Intel software engineers released oneDNN 3.8 to end out the week with various new performance optimizations and more.
The Intel oneDNN library that is now part of the UXL Foundation serves as the building blocks for AI / deep learning applications. This library provides basic building blocks for deep learning applications and is aggressively optimized for Intel’s hardware offerings but with time has also developed robust support for competitor hardware platforms too.
With oneDNN 3.8 there are continued Intel AMX enhancements, better Panther Lake Xe3 integrated graphics performance, refinements for existing Xe2 graphics support, and other optimizations to benefit Intel’s recent and upcoming CPU and GPU products.
“Intel Architecture Processors
– Improved matmul and inner product primitives performance on processors with Intel AMX instruction set support.
– Improved performance of convolution and inner product primitives on processors with Intel AVX2 instruction set support.
– Improved performance of int8 convolution support with zero points.
– Improved fp32 convolution performance with fp16 and bf16 compressed weights on processors with Intel AVX2 or Intel AVX-512 instruction set support.
– Improved fp16/bf16 depthwise convolution performance with fp32 bias or sum post-ops or dilation.
– Improved bf16 pooling backpropagation performance.
– Improved binary post-ops performance with per_w broadcast.Intel Graphics Products
– Improved performance on Intel Arc graphics for future Intel Core Ultra processors (code name Panther Lake).
– Improved convolution performance on:
Intel Arc Graphics for Intel Core Ultra processor series 2 (formerly Lunar Lake).
Intel Arc B-series discrete graphics (formerly Battlemage).
– Improved int8 matmul performance with zero-points support for source and weight tensors.
– Improved f4_e2m1 and f4_e3m0 matmul and reorder performance.
– Improved performance of the following subgraphs with Graph API:
Scaled Dot Product Attention (SDPA) with int4 and int8 compressed key and value.
fp16/bf16 SDPA with fp32 intermediate data types.
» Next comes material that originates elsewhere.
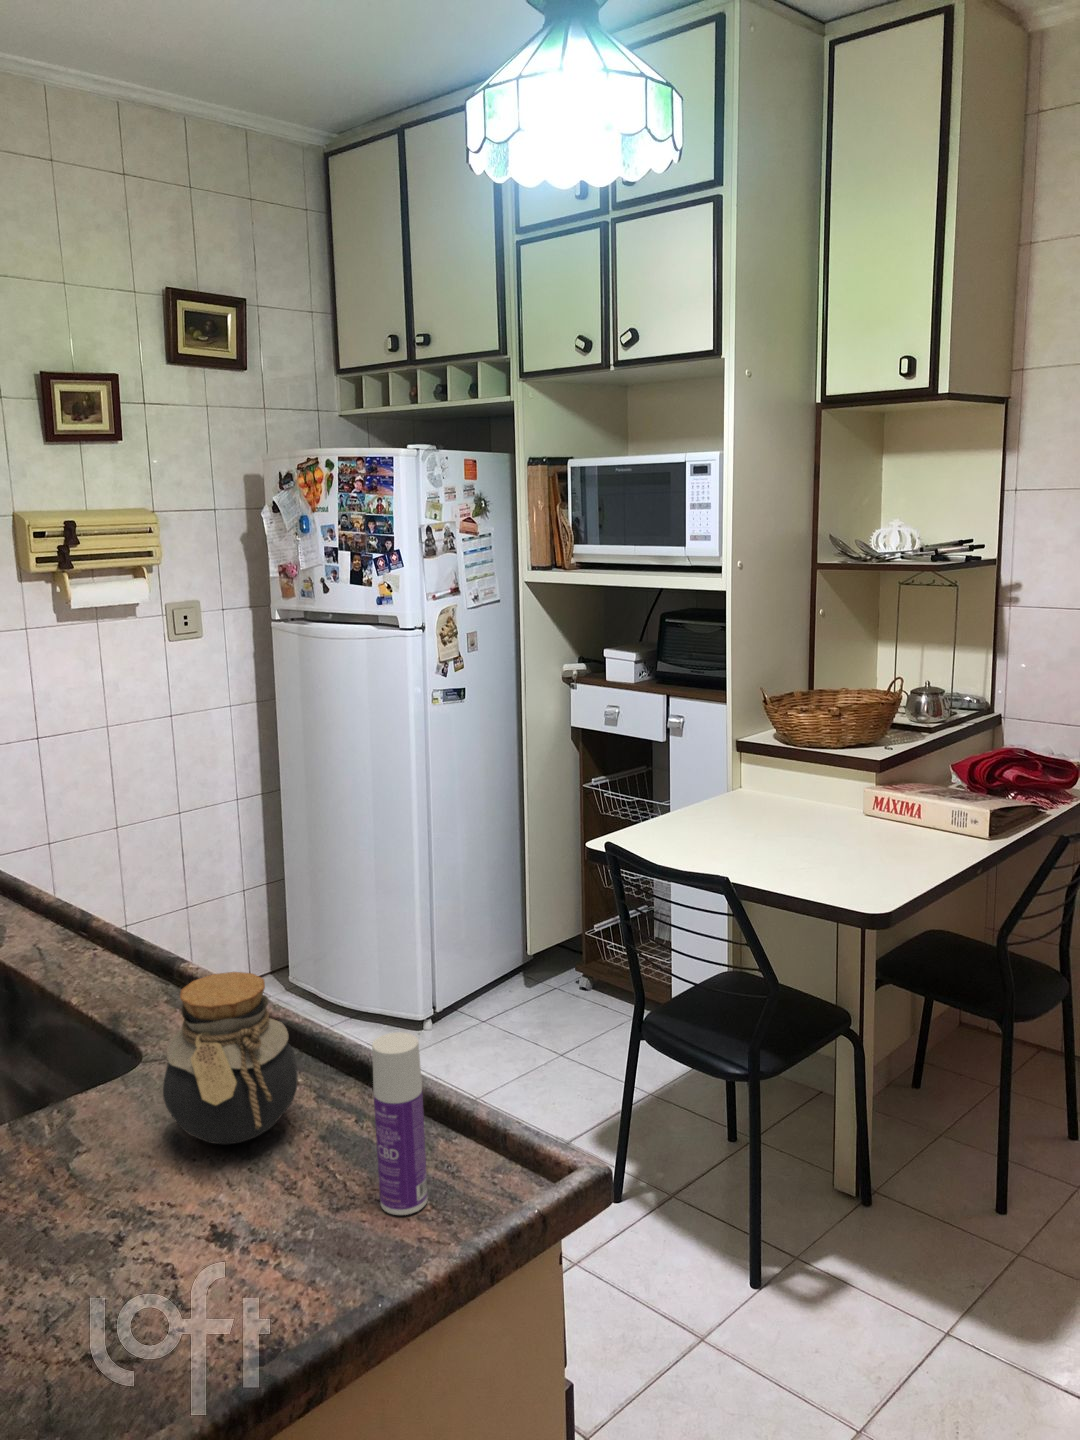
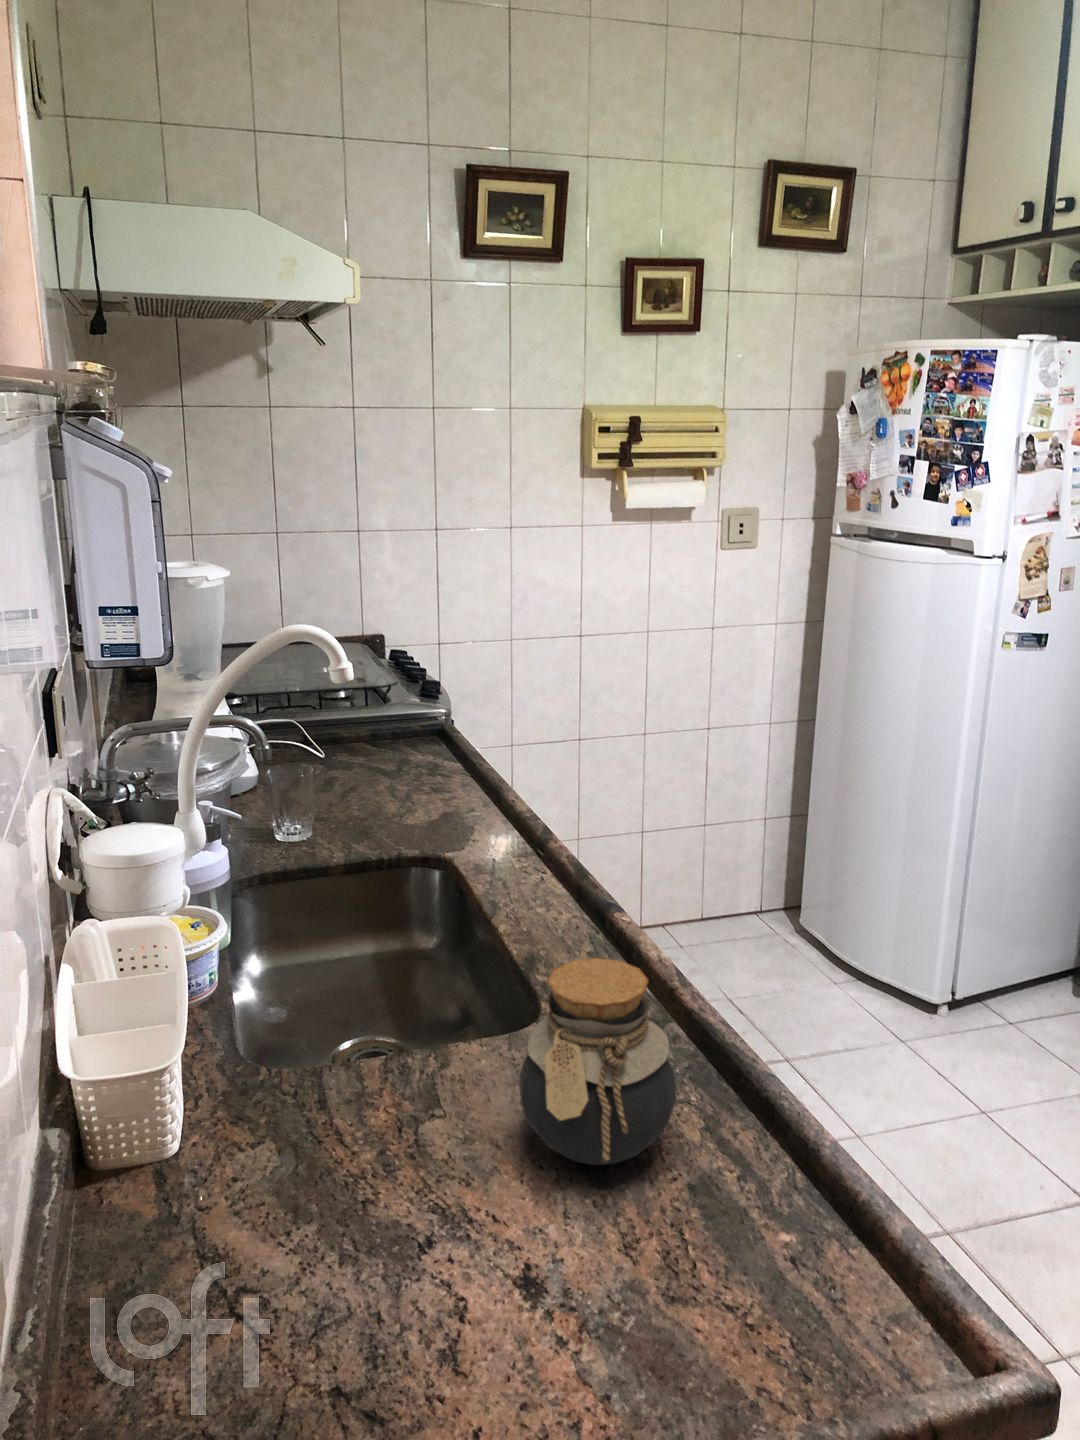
bottle: present [372,1032,428,1215] -> none [726,1105,800,1344]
Using fp32 intermediate data types is recommended.
SDPA with head size 512 and 576.
Grouped Query Attention (GQA) with 5D input tensors.”
The oneDNN 3.8 release also has FP16, INT8, and BF16 optimizations for AArch64 processors, Graph API support for NVIDIA GPUs, ROCm 6 support on AMD CPUs, and a variety of other smaller enhancements.
Downloads and more information on the oneDNN 3.8 library release for building out deep learning applications via GitHub. New oneDNN benchmarks soon for upcoming hardware releases.